August marks the beginning of monsoon season in Pakistan, and with the rain comes another busy stretch for the country’s ambitious tree-planting program.

In Khyber Pakhtunkhwa province, residents of all stripes, from government officials to Boy Scouts, fan out along the hills. They bring with them chinar tree saplings — which can grow to nearly 100 feet tall — along with other varieties, and they begin digging.

It’s all part of an effort that started in 2015, when Imran Khan — then a provincial politician and now Pakistan’s prime minister — backed a program dubbed a “Billion Tree Tsunami.” The initiative reached its provincewide target in 2018 and was so successful that federal officials expanded the drive nationally in 2019 with a new goal of 10 billion trees — or, the “Ten Billion Tree Tsunami.”

“Everyone is waking up and starting to plant,” lawyer and environmentalist Hazrat Maaz told The Washington Post at the time.

The program addresses Pakistan’s history of deforestation as the country confronts the realities of climate change in the form of hotter temperatures, melting Himalayan glaciers and intensifying monsoon rains.

“It makes us very vulnerable,” Malik Amin Aslam, Pakistan’s federal minister for climate change, said in a recent phone call. He has overseen both the provincial and national planting campaigns. “The cheapest, most effective and quickest way to fight climate change is to plant trees,” he said.

Direct planting, Aslam explained, accounts for about 40 percent of the program’s new trees.

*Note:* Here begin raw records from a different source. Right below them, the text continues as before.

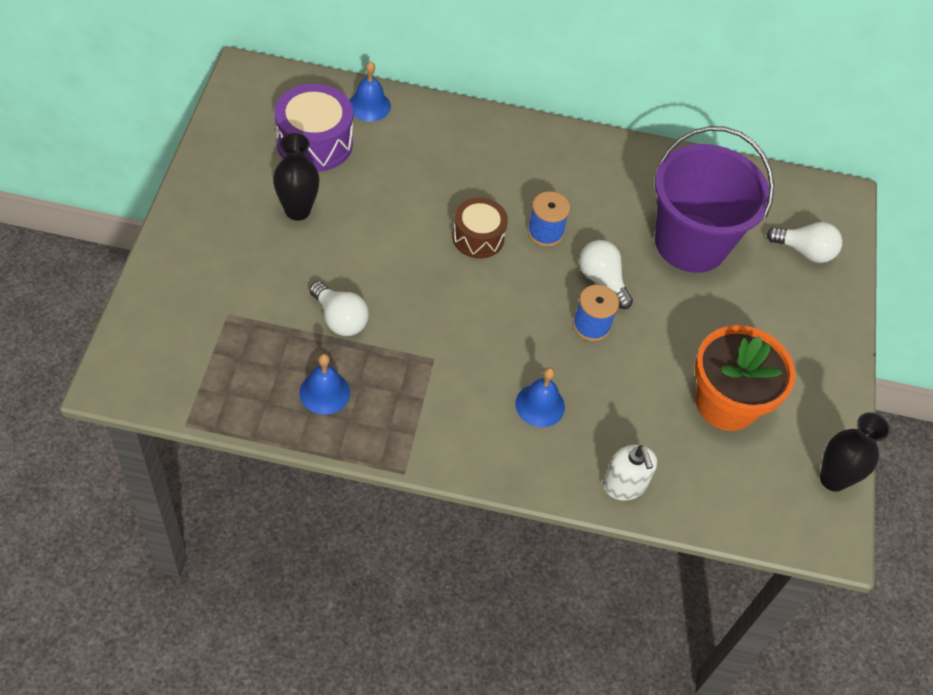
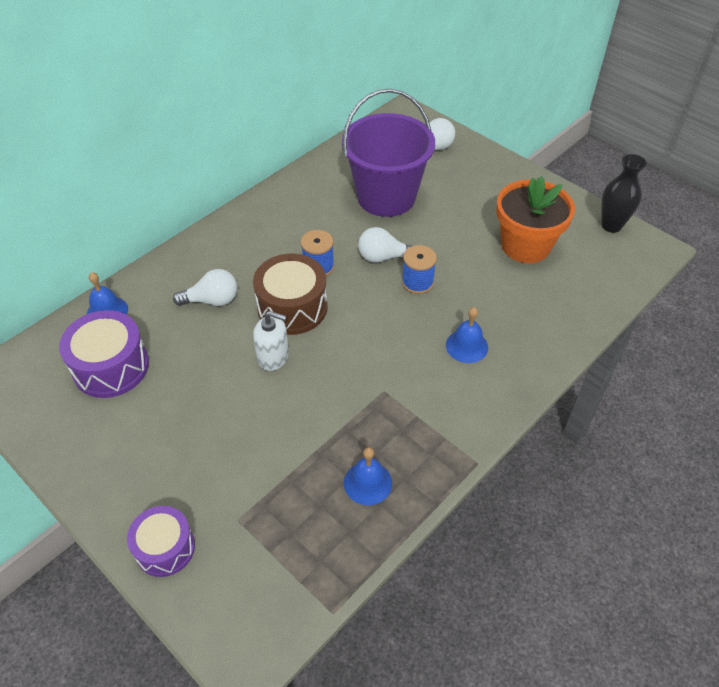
camera: 50 degrees left, 5 degrees down
black vase [273,133,320,221] -> none
white light bulb [310,281,369,336] -> white light bulb moved to [173,269,237,306]
brown drum [452,198,508,259] -> brown drum [253,254,327,335], size x1.50
white soap dispenser [603,445,657,500] -> white soap dispenser moved to [253,311,289,371]
none -> purple drum [127,506,195,577]

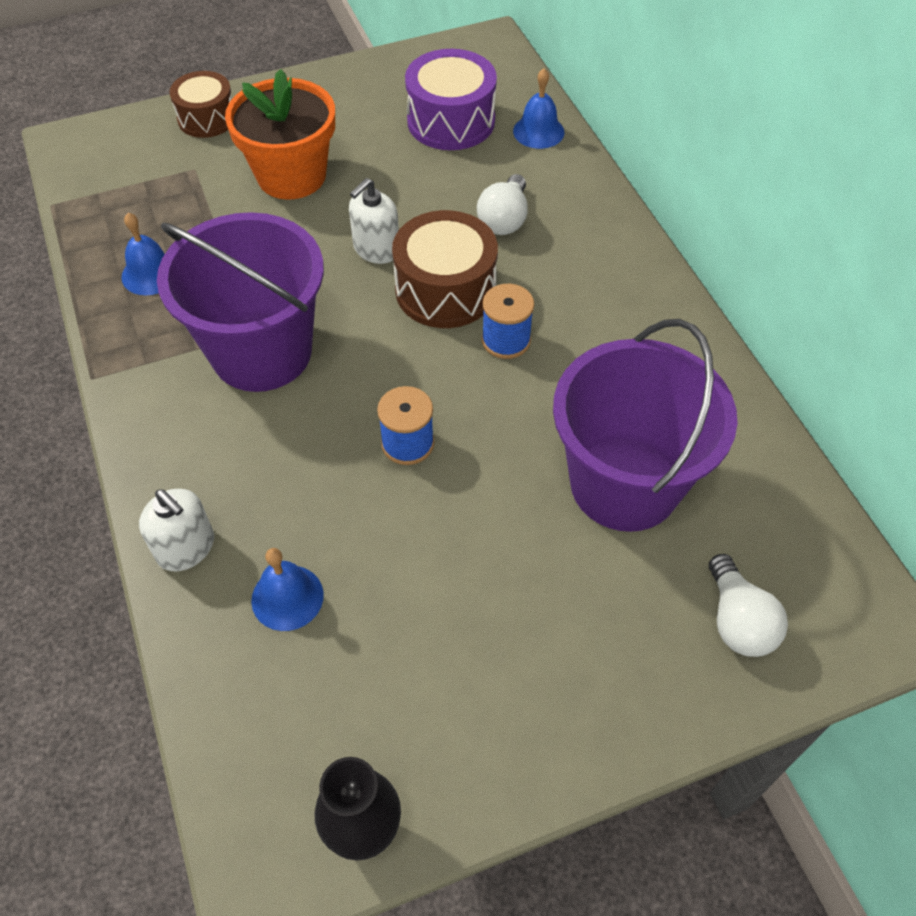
camera: 115 degrees right, 5 degrees up
purple drum [127,506,195,577] -> brown drum [170,71,232,138]
white light bulb [358,227,413,263] -> none
blue bell [446,307,488,363] -> blue bell moved to [251,548,324,631]
orange flower pot [496,176,575,263] -> orange flower pot moved to [225,69,335,200]
none -> white soap dispenser [139,489,214,572]
none -> purple bucket [157,212,324,392]

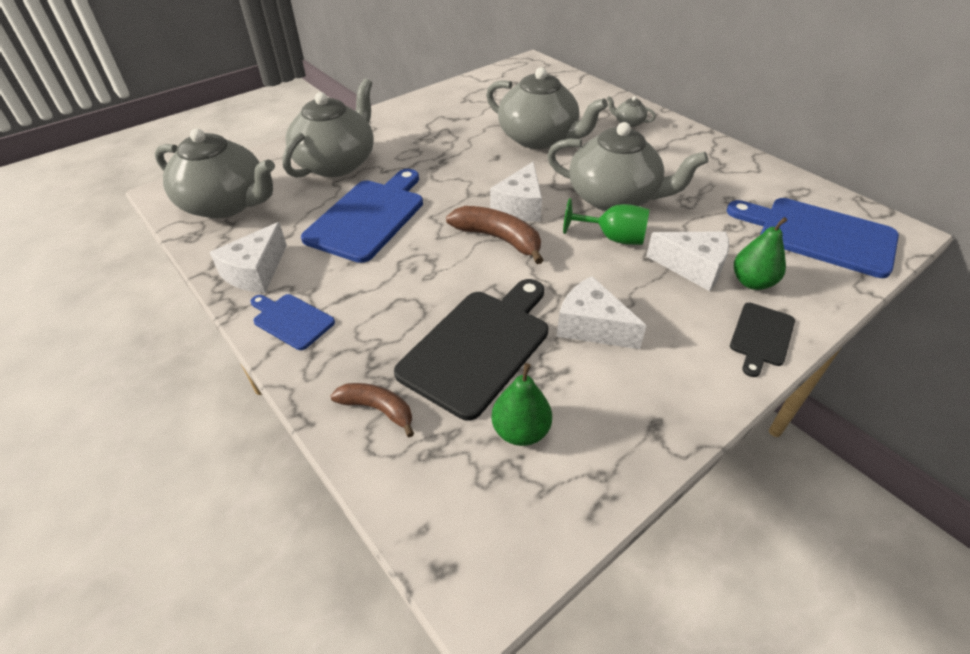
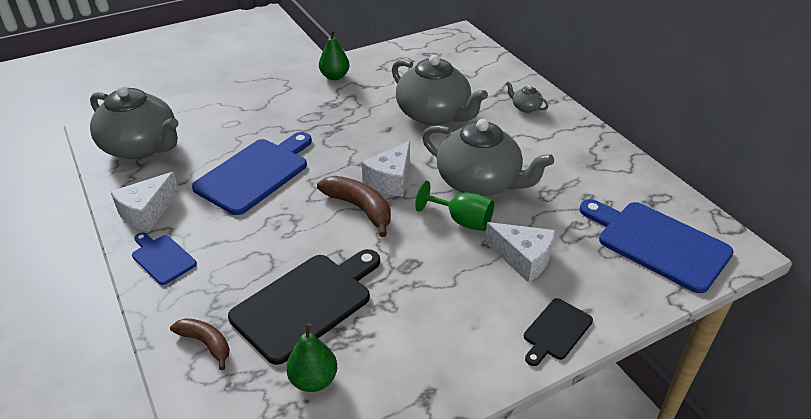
camera: 10 degrees right, 5 degrees down
grey teapot [282,78,374,178] -> none
white cheese [557,276,647,349] -> none
green pear [734,217,787,290] -> green pear moved to [319,30,350,80]

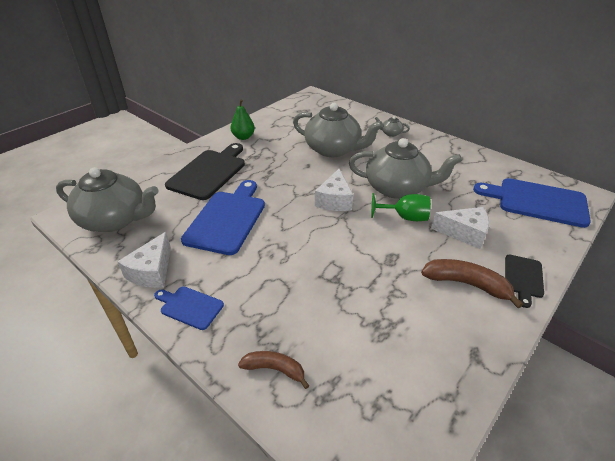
camera: 20 degrees left, 0 degrees up
black cutting board [228,249,380,365] -> black cutting board moved to [165,143,245,200]
green pear [286,323,337,392] -> none
brown banana [317,176,391,237] -> brown banana moved to [421,259,523,308]

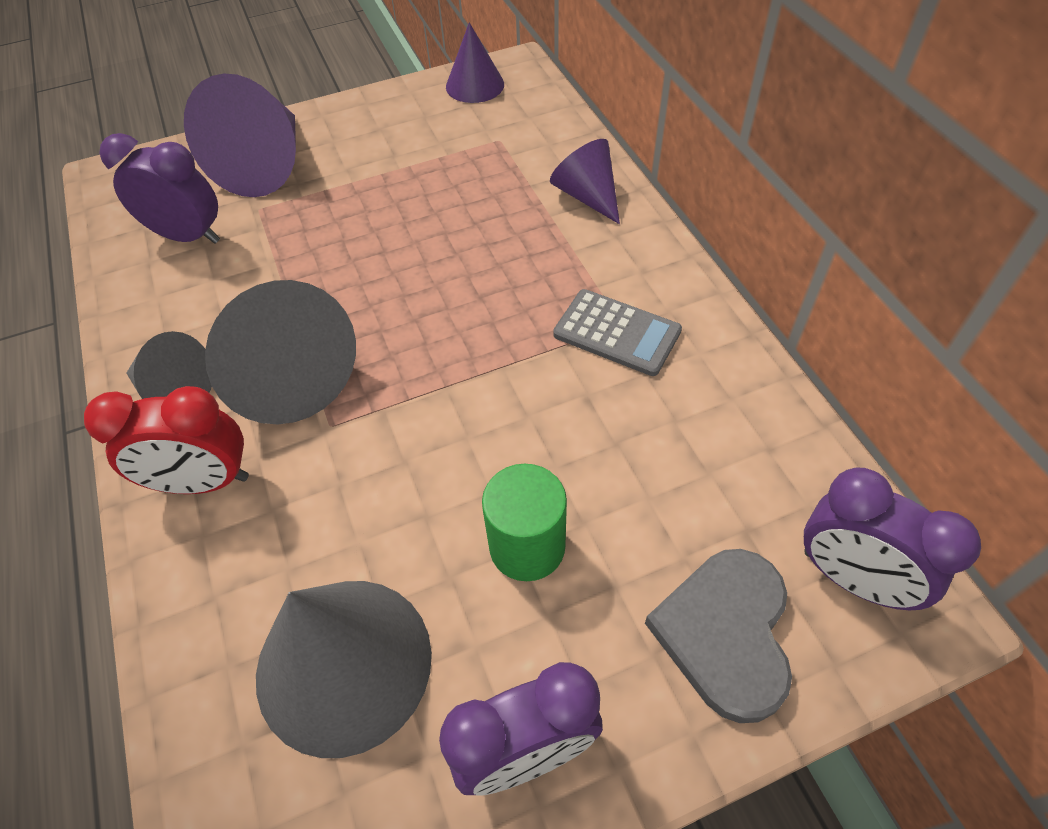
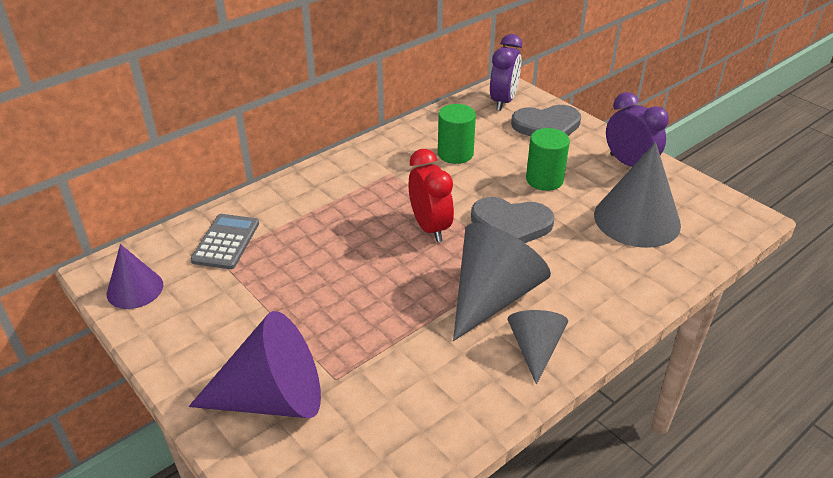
camera: 110 degrees left, 15 degrees down
red clock [84,386,249,494] -> red clock moved to [408,149,454,242]
purple clock [99,133,220,244] -> none
purple cone [550,139,620,224] -> none
grey calculator [553,289,682,376] -> grey calculator moved to [190,214,259,269]
none -> green cylinder [438,104,476,164]
none -> grey heart [471,197,554,243]

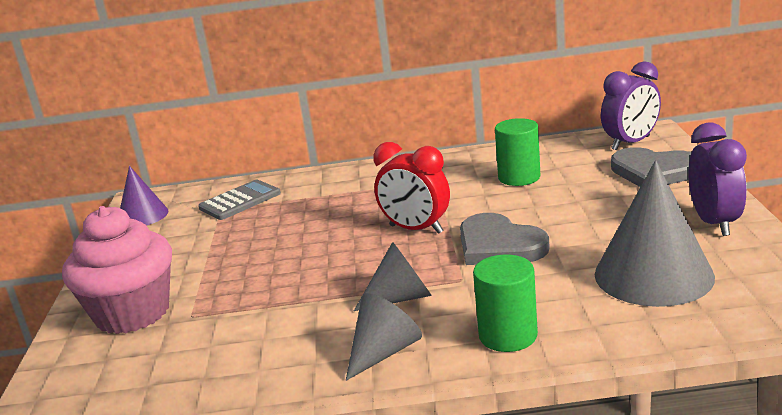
camera: 40 degrees right, 15 degrees down
purple cone [189,311,321,418] -> pink cupcake [62,206,172,334]
red clock [408,149,454,242] -> red clock turned 105 degrees clockwise [374,142,450,234]
grey cone [453,223,551,341] -> grey cone [354,242,432,311], size x0.58
green cylinder [526,128,570,191] -> green cylinder moved to [473,255,538,352]

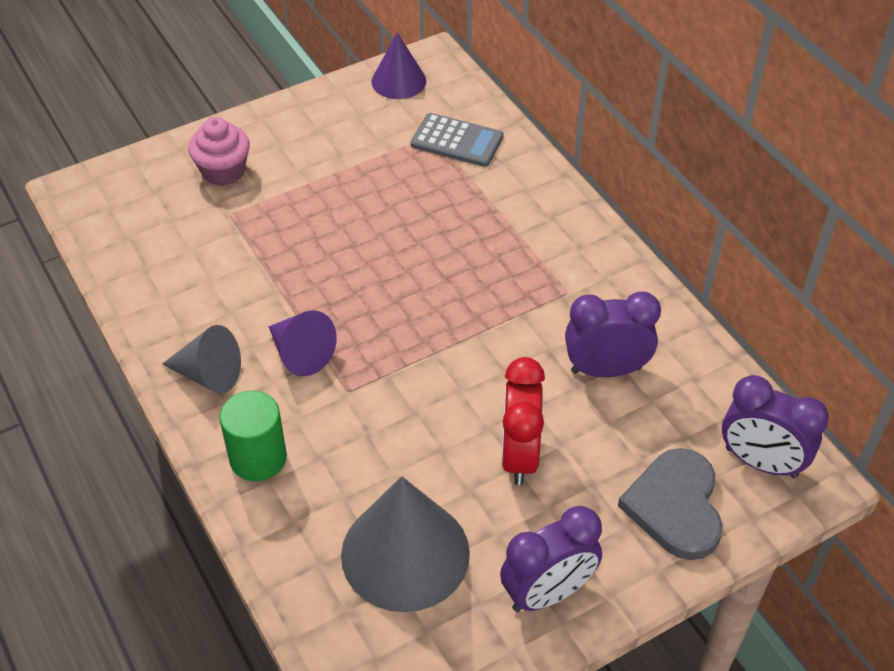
camera: 60 degrees right, 25 degrees up
pink cupcake [62,206,172,334] -> pink cupcake [188,117,250,186], size x0.61
grey cone [354,242,432,311] -> purple cone [269,310,337,376]
red clock [374,142,450,234] -> red clock moved to [501,357,545,485]
grey heart [460,213,550,265] -> none
green cylinder [495,118,541,186] -> purple clock [565,292,661,377]

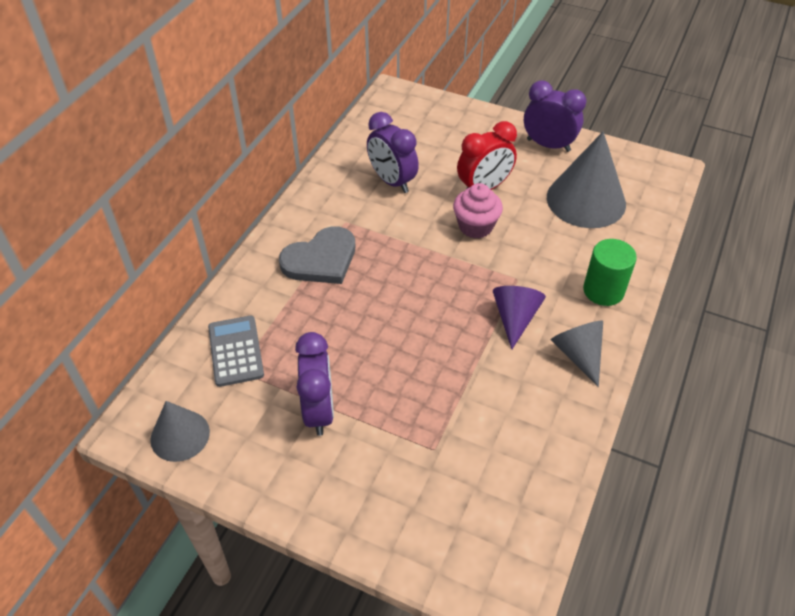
camera: 125 degrees left, 0 degrees up
pink cupcake [188,117,250,186] -> pink cupcake moved to [453,183,503,239]
purple cone [371,32,426,99] -> grey cone [150,401,210,462]
grey heart [618,448,723,560] -> grey heart moved to [279,226,355,284]
purple clock [722,375,829,478] -> purple clock moved to [295,332,334,436]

Hundreds of thousands of people across Pakistan are working to nurture and plant 21 species, from the chir pine to the deodar — the national tree.

The other 60 percent come from assisted regeneration, in which community members are paid to protect existing forests so that trees can propagate and thrive. Protectors are known as “nighabaan,” and 11 individuals lost their lives fighting the “timber mafia” between 2016 and 2018, according to Aslam.

Whether planted or protected, trees capture and hold carbon dioxide — a greenhouse gas that contributes to climate change — and combat erosion on steep landscapes in Pakistan that Aslam says are “almost like living on a slide.”

The latest tree “tsunami” appears to be on pace. The rate of new trees has gone up tenfold since the initiative began, Aslam said. He expects another 500 million trees by the end of this year, with a goal of around 3.2 billion by 2023. If the current ruling party — Movement for Justice — is reelected, the aim is to hit 10 billion trees by 2028.

Aslam says the initiative is engaging the next generation in the country’s battle against climate change.

“Young people get very excited when they hear about this,” he said. “It’s their future that we’re investing in.”